We are seeing good demand for our products and solutions, right across our portfolio. The automation business, particularly the chilling and freezing business, has workflows through the financial year, with orders now being taken for delivery in the 2023 financial year. All areas of the business are running at or near capacity in the short term, and through the remainder of the 2021 calendar year.
We do face challenges though. While demand for our products and our solutions is strong, execution of these opportunities and delivery of them is being impacted by the restrictions on international travel (particularly the MIQ system) and resource constraints. We are expecting this situation to ease in 2022.

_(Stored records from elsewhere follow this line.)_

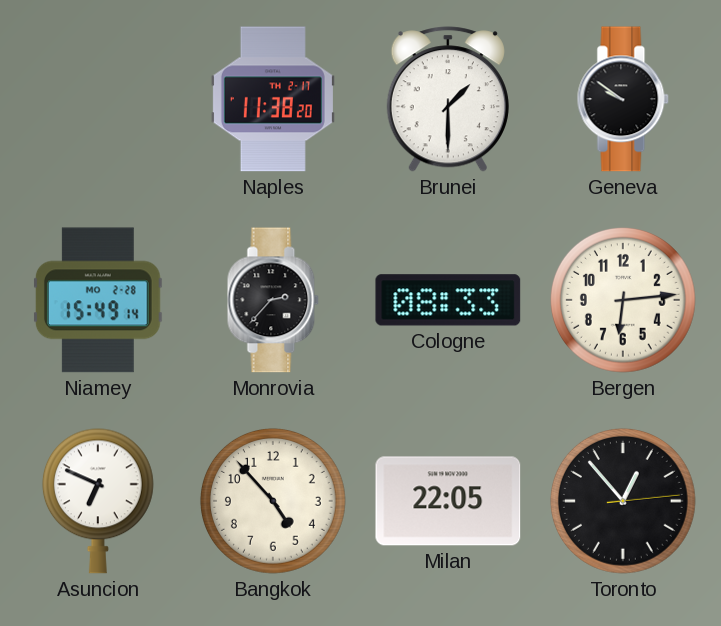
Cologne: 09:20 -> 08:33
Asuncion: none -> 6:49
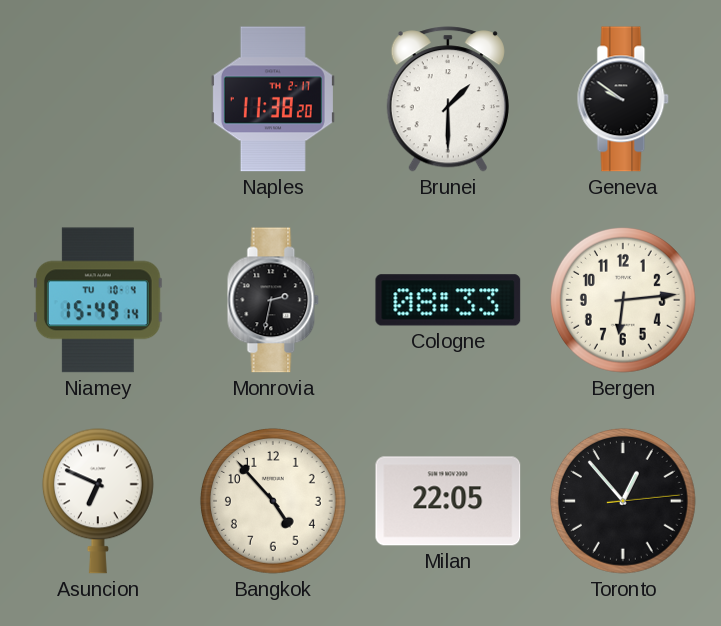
Niamey date: MO 2-28 -> TU 10-4
Monrovia: 2:37 -> 2:32
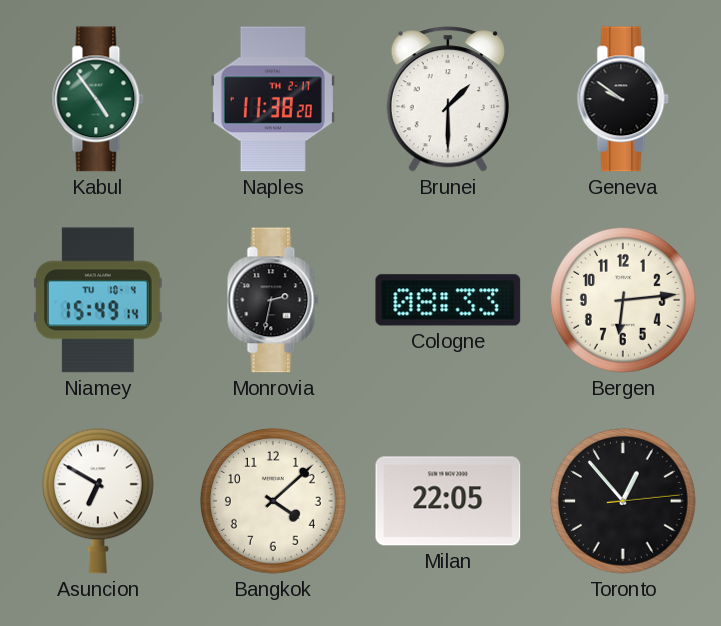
Kabul: none -> 4:54
Asuncion: 6:49 -> 6:50
Bangkok: 4:53 -> 4:08
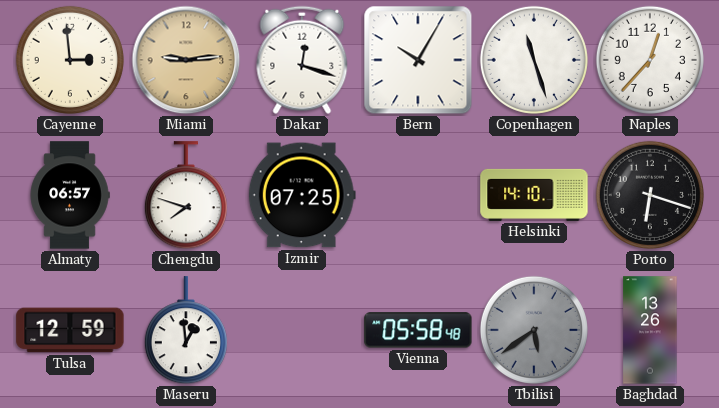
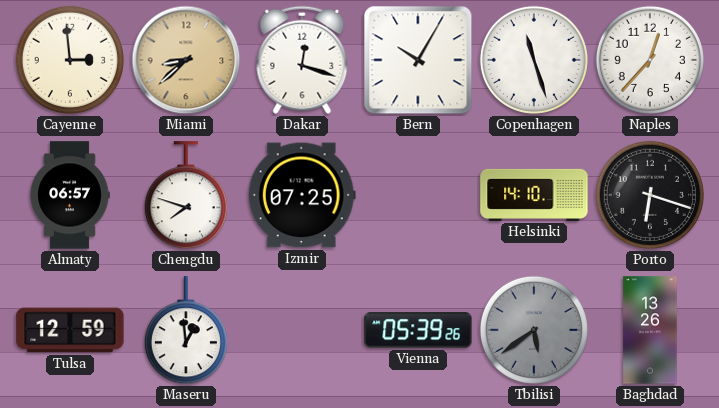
Miami: 9:14 -> 8:38
Vienna: 05:58 -> 05:39
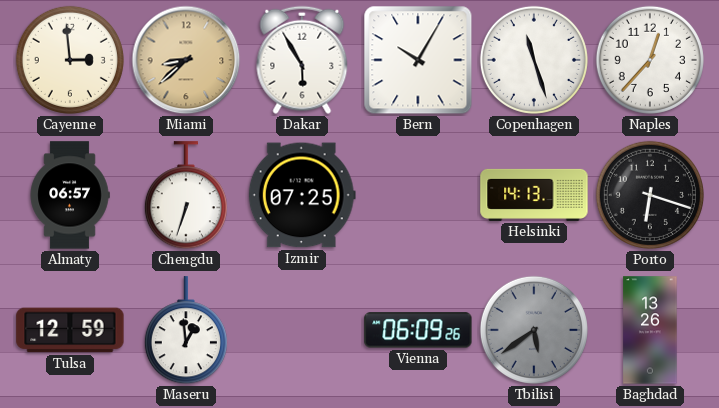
Dakar: 12:18 -> 5:55
Chengdu: 7:48 -> 6:33
Helsinki: 14:10 -> 14:13
Vienna: 05:39 -> 06:09
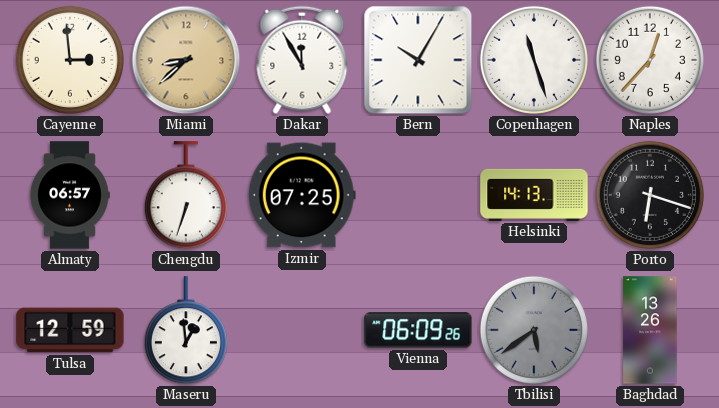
Dakar: 5:55 -> 11:55
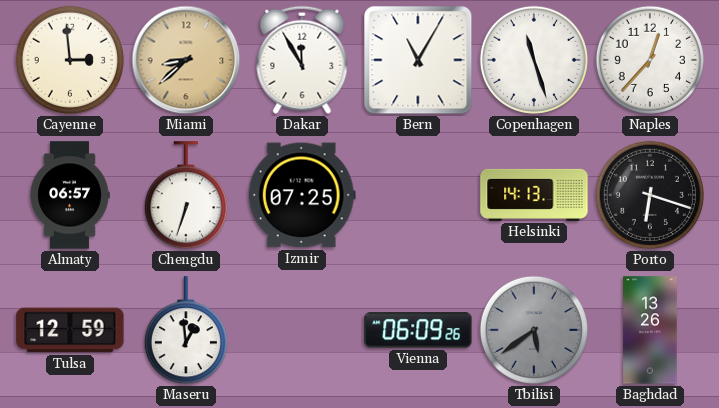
Bern: 10:05 -> 11:05
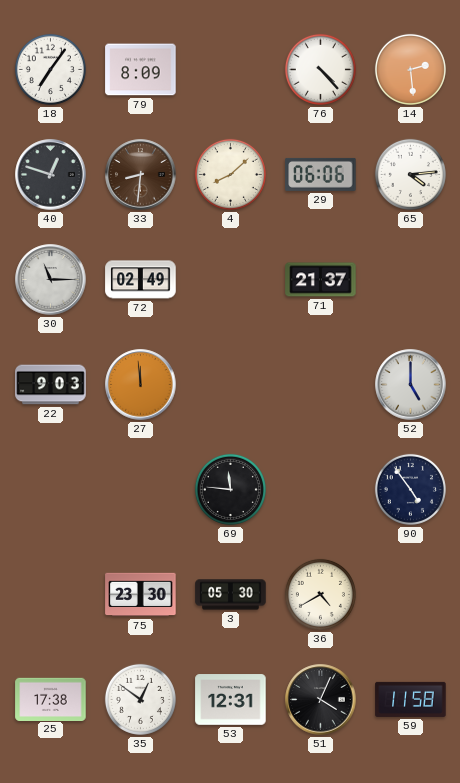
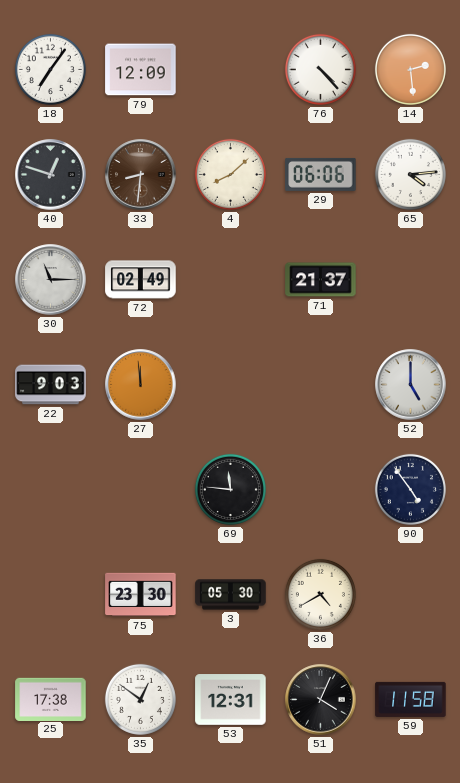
79: 8:09 -> 12:09
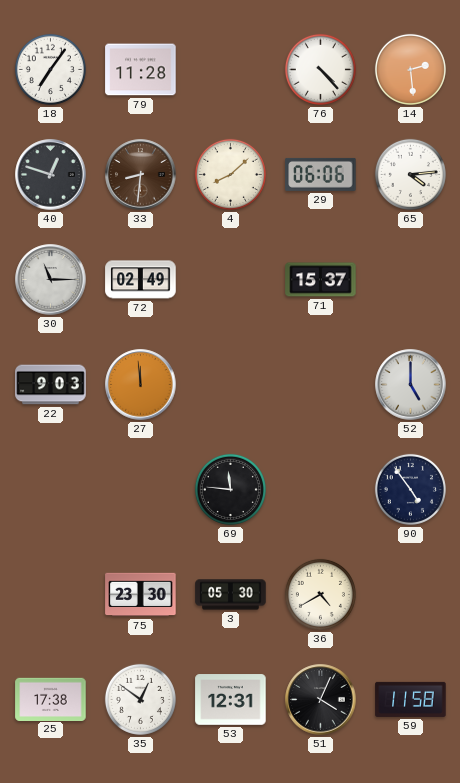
79: 12:09 -> 11:28
71: 21:37 -> 15:37
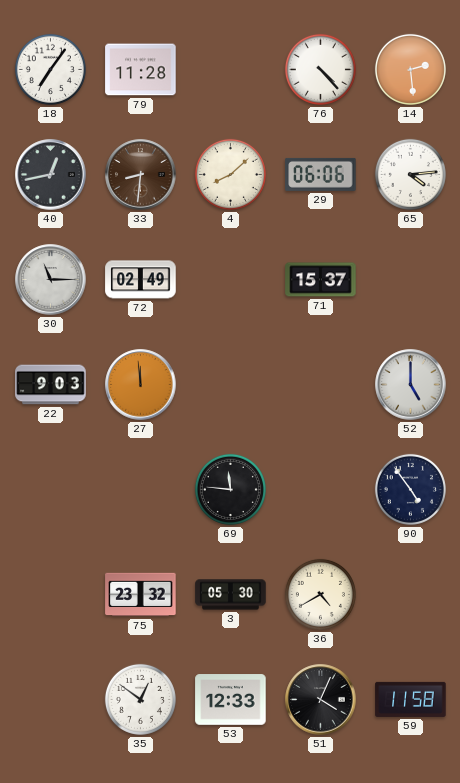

Acquisitions have been key in our growth and transition to a technology led company. There continues to be many NZ based companies designing and supplying world leading equipment and automated solutions to the world that are sub-scale. We see a consolidation of the broader sector as an attractive play and will continue to seek opportunities that align with this strategy.
Global demand for automated solutions continues to increase. We are well positioned with a portfolio for industry leading IP and solutions. The 2022 financial year will be focused on the execution of the work we have today, improving margins, and building a sustainable pipeline of new opportunities globally.